- **TASK**
Provide the number of lines of the records that include "central", with no other content.

- **PROVIDED DATA**
· · · · ·
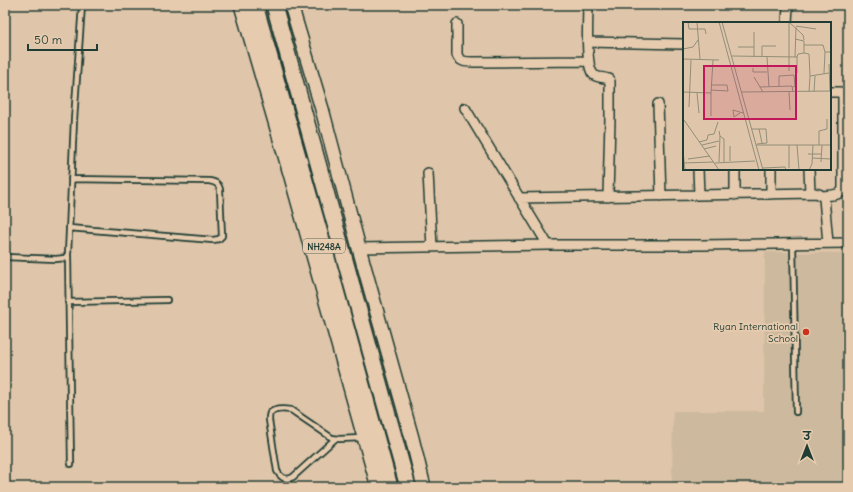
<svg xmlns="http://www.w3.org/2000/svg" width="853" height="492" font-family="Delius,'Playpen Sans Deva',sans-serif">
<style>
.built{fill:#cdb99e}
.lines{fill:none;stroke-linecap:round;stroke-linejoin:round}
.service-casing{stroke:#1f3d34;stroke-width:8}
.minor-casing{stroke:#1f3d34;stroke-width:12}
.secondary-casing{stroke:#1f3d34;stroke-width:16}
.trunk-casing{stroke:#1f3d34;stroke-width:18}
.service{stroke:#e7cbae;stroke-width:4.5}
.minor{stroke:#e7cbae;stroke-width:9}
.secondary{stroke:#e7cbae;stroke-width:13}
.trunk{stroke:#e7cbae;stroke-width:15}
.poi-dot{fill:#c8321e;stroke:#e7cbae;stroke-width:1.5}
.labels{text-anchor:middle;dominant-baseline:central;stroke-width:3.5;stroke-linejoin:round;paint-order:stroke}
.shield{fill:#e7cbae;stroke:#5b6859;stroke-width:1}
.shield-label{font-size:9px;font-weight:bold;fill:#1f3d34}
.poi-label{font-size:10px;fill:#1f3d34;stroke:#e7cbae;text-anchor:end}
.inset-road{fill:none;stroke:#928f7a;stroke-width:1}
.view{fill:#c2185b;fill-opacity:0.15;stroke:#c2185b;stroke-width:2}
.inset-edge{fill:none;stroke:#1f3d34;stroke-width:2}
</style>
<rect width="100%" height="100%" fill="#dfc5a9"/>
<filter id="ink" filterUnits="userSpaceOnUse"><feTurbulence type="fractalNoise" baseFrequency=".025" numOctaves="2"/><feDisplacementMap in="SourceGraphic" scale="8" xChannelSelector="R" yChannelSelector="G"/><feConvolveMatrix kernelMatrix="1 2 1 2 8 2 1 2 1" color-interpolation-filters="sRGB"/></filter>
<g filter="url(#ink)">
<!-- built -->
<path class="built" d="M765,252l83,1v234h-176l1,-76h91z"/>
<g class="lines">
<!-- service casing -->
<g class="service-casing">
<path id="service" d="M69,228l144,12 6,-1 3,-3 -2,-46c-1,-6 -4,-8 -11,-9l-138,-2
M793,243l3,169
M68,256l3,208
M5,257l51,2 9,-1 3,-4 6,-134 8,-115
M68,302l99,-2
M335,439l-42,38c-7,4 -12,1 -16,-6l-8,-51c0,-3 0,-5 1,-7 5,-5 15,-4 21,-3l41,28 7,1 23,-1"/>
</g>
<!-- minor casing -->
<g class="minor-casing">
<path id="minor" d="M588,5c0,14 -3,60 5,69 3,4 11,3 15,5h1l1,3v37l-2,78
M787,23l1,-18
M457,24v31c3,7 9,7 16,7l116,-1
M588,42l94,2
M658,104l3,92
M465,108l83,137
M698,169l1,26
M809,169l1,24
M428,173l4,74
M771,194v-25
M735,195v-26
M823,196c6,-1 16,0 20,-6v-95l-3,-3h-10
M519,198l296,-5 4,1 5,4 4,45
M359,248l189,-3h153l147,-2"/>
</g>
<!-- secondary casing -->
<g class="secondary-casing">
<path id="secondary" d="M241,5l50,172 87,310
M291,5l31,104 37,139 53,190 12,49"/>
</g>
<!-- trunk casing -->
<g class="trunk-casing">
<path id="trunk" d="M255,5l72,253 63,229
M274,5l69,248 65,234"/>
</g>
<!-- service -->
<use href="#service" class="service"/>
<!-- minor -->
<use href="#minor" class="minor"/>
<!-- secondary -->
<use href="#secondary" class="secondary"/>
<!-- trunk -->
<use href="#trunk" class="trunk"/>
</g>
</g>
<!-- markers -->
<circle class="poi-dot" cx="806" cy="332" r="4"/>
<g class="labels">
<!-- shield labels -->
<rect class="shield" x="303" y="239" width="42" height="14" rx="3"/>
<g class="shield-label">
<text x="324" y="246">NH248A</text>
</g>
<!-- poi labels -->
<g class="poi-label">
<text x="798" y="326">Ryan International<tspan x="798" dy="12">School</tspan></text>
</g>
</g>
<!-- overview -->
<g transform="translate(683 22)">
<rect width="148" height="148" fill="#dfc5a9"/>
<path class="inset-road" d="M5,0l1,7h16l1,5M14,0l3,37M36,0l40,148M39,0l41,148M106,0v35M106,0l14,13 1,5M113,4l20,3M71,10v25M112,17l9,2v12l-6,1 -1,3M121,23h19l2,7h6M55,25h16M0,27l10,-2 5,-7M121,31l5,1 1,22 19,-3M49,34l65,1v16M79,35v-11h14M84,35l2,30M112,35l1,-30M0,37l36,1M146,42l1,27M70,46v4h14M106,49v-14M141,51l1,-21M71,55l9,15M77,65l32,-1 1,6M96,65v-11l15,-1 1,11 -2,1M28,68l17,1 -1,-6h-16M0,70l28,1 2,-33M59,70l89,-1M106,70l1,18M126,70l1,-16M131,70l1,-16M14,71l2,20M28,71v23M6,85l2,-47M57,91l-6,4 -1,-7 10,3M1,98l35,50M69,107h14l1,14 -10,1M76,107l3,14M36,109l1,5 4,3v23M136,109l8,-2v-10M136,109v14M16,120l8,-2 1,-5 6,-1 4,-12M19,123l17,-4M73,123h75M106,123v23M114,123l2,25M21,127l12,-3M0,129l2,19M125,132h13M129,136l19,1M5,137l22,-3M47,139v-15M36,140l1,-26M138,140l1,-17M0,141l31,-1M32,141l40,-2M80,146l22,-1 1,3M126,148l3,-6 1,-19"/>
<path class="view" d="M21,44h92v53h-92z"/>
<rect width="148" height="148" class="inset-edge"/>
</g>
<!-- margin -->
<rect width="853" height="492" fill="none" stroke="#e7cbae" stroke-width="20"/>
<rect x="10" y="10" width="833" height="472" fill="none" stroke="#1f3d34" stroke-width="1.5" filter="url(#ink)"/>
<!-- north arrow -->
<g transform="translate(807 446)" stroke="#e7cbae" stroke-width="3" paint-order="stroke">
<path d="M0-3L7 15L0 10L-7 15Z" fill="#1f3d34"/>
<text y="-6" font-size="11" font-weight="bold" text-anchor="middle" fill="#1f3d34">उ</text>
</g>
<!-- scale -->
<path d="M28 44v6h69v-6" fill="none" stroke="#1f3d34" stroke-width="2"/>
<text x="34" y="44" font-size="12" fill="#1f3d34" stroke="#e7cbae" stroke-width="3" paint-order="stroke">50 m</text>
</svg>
· · · · ·
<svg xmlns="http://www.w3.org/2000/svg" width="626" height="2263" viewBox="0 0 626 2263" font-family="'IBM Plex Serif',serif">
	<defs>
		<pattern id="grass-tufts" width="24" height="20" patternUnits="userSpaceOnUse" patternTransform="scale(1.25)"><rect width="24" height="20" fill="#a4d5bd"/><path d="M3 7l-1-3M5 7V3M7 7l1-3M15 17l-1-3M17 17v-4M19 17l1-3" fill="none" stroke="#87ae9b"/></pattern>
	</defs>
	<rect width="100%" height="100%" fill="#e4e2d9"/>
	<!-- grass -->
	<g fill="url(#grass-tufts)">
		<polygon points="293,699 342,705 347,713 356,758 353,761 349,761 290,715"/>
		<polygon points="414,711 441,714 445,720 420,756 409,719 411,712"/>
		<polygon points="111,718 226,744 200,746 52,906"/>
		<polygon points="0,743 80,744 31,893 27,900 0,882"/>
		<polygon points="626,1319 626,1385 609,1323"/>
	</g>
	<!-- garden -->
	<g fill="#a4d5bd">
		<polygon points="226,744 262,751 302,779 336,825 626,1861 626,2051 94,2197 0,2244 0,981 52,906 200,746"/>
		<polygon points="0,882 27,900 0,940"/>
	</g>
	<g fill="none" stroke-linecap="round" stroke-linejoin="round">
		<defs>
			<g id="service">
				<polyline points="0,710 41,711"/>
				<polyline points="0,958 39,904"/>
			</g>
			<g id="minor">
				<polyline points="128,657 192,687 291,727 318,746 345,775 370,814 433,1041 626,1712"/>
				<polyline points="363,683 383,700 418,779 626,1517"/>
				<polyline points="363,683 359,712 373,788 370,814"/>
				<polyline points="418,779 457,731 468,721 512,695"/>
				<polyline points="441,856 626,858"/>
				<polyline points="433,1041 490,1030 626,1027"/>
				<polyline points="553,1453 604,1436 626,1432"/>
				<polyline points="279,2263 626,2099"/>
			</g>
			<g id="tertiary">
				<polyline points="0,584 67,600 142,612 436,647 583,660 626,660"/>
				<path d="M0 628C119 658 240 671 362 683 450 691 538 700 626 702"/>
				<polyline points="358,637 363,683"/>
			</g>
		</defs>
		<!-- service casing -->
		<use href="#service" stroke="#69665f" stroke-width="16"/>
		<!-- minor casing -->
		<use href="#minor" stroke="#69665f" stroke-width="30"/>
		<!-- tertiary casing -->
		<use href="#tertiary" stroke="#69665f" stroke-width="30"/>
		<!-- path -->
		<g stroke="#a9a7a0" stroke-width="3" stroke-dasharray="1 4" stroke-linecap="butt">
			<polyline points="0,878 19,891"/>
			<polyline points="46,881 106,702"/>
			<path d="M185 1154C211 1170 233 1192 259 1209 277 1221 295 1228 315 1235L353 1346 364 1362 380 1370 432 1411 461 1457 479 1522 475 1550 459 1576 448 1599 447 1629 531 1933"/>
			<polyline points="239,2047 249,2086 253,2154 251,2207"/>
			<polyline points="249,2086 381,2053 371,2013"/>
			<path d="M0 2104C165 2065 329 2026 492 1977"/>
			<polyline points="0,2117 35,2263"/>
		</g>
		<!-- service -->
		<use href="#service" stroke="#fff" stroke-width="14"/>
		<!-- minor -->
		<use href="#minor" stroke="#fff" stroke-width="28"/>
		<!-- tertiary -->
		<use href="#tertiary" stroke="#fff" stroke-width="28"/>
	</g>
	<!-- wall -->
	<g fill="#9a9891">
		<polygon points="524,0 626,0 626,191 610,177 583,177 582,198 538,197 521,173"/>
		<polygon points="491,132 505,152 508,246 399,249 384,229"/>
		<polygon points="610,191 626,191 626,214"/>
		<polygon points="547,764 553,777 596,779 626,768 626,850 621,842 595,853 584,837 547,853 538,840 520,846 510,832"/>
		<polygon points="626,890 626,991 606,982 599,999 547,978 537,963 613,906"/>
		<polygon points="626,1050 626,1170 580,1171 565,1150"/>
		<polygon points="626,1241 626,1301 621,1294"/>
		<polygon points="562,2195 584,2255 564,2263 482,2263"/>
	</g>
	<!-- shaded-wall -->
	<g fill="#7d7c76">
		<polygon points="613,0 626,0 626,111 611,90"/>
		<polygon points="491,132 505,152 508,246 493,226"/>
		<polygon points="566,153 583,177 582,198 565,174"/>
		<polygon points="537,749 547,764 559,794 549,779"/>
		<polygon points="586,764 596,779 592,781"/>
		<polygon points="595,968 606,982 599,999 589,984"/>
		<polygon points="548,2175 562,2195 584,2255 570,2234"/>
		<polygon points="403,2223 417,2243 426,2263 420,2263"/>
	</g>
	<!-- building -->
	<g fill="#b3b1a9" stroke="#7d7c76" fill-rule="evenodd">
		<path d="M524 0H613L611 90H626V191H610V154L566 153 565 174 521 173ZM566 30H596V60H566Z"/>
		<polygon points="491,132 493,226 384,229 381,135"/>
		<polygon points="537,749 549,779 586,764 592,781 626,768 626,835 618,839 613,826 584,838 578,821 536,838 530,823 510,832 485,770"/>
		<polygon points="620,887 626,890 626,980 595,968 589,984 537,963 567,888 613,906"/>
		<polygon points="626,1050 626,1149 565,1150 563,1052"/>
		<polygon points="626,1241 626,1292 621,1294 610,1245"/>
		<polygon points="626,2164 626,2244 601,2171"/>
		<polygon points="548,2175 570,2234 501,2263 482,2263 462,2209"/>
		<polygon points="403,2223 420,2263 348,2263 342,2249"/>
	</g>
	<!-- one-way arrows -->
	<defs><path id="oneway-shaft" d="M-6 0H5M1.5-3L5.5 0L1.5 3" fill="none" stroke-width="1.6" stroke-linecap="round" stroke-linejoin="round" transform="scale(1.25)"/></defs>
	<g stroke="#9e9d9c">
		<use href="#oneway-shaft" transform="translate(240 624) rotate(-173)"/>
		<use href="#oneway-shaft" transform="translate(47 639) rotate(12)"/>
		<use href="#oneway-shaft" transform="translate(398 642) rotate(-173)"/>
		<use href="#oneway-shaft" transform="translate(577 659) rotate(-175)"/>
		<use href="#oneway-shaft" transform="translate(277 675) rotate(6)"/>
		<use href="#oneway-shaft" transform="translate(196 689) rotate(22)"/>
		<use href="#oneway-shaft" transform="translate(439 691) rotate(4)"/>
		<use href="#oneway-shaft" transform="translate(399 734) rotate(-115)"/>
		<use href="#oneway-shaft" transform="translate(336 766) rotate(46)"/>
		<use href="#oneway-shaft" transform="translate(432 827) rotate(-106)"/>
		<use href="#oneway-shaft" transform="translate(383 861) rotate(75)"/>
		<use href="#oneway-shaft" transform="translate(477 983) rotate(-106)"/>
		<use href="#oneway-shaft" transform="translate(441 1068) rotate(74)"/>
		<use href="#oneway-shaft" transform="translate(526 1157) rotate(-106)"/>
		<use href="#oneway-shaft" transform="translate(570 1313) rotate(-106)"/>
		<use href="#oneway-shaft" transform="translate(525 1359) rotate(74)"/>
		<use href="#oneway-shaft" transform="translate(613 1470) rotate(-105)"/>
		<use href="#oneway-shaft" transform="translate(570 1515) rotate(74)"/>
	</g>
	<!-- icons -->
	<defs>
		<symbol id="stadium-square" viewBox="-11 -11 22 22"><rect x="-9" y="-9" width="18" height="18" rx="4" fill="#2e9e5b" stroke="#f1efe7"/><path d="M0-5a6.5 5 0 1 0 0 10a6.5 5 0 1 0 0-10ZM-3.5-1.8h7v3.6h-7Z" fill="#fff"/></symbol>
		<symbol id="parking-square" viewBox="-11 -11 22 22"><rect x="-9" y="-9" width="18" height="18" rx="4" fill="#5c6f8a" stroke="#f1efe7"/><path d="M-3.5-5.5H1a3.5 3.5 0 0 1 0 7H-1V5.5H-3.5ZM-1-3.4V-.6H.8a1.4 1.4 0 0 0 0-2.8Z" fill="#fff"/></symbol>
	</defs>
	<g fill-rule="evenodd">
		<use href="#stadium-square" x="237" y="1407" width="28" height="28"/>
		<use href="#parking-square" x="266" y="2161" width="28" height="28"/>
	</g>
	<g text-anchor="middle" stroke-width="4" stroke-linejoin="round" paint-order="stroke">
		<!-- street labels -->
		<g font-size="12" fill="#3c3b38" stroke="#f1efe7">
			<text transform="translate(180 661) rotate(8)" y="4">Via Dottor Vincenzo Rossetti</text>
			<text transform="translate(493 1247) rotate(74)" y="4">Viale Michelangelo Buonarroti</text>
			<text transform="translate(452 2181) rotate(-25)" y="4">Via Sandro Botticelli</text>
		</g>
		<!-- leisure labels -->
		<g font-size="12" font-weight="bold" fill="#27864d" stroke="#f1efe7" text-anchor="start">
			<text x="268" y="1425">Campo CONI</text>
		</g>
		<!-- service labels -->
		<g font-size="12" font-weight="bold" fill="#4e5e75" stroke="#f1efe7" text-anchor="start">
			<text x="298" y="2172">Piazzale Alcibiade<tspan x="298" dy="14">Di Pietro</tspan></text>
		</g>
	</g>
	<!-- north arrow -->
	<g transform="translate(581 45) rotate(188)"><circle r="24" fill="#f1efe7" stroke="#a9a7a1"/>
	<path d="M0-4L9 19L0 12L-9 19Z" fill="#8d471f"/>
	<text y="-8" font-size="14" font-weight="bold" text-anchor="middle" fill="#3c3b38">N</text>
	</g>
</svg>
· · · · ·
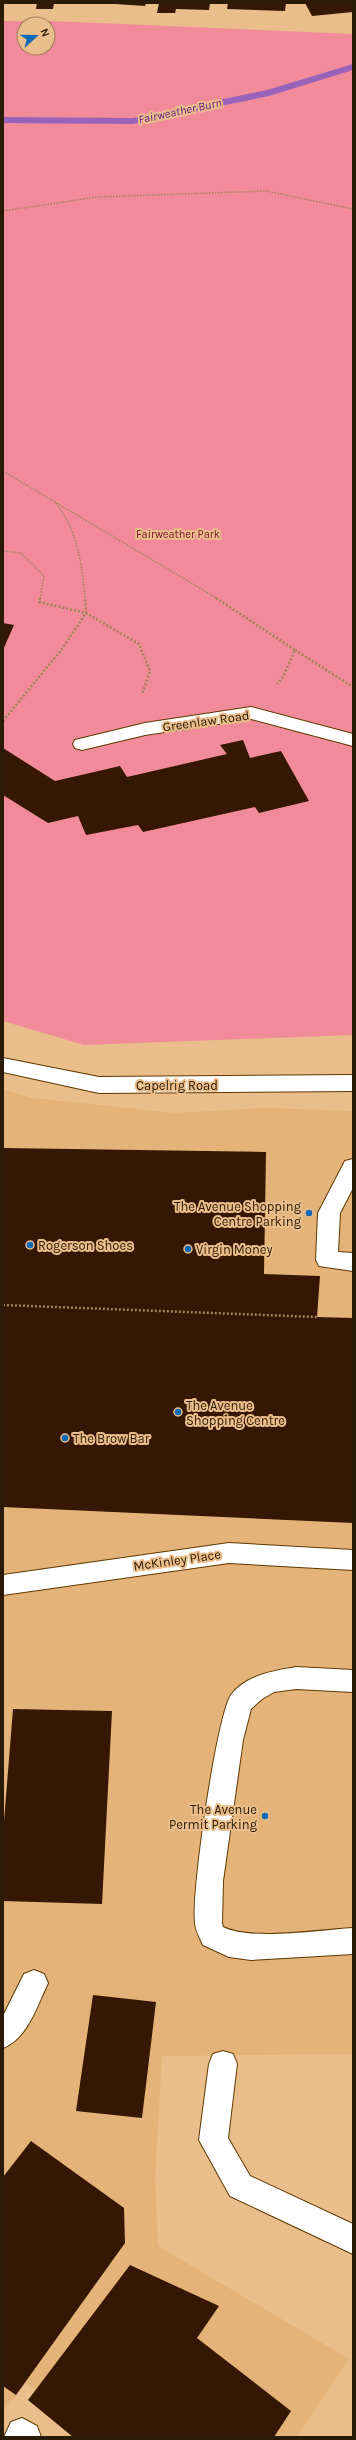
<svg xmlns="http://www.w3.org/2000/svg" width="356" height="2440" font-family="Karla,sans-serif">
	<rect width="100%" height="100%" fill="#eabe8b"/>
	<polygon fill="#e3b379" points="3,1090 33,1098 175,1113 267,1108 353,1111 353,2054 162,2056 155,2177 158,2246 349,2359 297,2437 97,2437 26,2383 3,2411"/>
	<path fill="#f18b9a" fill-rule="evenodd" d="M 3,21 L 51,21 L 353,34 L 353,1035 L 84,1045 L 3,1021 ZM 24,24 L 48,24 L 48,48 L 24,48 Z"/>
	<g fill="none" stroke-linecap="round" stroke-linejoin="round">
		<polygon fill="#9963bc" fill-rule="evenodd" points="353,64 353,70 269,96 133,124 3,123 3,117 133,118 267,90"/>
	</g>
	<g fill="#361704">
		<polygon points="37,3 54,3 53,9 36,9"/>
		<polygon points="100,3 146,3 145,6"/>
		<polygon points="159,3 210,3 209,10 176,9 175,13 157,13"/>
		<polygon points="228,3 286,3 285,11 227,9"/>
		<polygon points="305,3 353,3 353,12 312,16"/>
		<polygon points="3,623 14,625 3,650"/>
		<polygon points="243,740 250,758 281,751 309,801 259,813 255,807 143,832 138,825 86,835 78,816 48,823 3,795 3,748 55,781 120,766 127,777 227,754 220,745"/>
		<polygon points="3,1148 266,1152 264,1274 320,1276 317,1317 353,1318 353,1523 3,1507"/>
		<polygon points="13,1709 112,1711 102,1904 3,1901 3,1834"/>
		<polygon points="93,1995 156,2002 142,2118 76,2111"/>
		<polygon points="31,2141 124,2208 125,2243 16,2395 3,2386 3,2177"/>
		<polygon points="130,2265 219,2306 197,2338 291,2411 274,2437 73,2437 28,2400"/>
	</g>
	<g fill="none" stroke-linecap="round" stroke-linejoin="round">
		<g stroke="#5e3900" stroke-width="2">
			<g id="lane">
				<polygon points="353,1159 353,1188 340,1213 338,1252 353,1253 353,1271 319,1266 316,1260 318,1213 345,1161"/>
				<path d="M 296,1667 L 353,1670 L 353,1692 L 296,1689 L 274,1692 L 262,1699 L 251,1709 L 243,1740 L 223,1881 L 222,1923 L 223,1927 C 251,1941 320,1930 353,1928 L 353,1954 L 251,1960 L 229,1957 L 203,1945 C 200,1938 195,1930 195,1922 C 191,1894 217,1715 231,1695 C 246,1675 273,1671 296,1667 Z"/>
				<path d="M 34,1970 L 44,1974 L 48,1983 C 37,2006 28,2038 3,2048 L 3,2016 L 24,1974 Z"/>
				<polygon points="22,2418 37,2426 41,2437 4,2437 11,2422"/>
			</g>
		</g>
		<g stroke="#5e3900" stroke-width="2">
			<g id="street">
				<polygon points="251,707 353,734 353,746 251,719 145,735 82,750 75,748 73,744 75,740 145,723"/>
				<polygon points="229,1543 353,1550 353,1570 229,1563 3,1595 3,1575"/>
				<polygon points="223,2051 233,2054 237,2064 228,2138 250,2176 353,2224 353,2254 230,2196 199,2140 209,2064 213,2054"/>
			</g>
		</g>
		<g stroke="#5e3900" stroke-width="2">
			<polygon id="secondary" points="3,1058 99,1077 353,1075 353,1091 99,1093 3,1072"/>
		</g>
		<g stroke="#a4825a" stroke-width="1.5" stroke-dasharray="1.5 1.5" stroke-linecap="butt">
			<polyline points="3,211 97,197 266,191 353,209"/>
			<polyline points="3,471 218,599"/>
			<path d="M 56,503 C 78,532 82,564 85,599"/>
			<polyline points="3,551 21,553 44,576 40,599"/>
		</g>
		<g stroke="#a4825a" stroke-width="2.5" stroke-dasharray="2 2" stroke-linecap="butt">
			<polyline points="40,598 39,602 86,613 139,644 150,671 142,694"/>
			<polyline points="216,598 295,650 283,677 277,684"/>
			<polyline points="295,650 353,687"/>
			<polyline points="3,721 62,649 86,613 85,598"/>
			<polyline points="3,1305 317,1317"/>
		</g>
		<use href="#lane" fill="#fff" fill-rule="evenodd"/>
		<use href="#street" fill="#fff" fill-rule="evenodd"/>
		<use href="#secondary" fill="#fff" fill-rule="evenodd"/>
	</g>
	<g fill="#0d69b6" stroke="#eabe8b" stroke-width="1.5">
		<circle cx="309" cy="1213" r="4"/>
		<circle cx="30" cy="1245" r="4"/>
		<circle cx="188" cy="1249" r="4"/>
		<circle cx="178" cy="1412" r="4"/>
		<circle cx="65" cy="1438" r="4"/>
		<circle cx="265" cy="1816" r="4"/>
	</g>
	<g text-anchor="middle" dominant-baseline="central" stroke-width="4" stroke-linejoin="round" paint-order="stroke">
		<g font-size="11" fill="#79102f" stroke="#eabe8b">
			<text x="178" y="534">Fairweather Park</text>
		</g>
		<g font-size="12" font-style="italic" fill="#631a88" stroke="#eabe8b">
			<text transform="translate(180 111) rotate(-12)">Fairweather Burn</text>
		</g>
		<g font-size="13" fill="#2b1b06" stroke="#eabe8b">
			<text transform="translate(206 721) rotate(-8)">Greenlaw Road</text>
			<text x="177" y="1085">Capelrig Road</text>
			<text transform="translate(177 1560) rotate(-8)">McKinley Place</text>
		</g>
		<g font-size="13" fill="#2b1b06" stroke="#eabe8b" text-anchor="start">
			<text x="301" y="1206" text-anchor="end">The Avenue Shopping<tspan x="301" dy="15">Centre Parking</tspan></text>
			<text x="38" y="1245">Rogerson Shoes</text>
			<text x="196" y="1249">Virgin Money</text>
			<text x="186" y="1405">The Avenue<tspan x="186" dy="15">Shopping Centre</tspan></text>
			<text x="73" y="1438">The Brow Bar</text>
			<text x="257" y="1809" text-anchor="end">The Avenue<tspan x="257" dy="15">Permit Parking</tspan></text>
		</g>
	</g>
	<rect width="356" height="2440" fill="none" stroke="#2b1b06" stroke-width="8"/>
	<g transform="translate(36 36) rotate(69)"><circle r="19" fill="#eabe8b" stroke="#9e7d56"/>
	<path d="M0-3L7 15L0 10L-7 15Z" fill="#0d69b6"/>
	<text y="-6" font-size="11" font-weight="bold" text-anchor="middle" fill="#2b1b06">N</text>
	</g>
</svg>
· · · · ·
- **SOLUTION TO THE PROBLEM**
2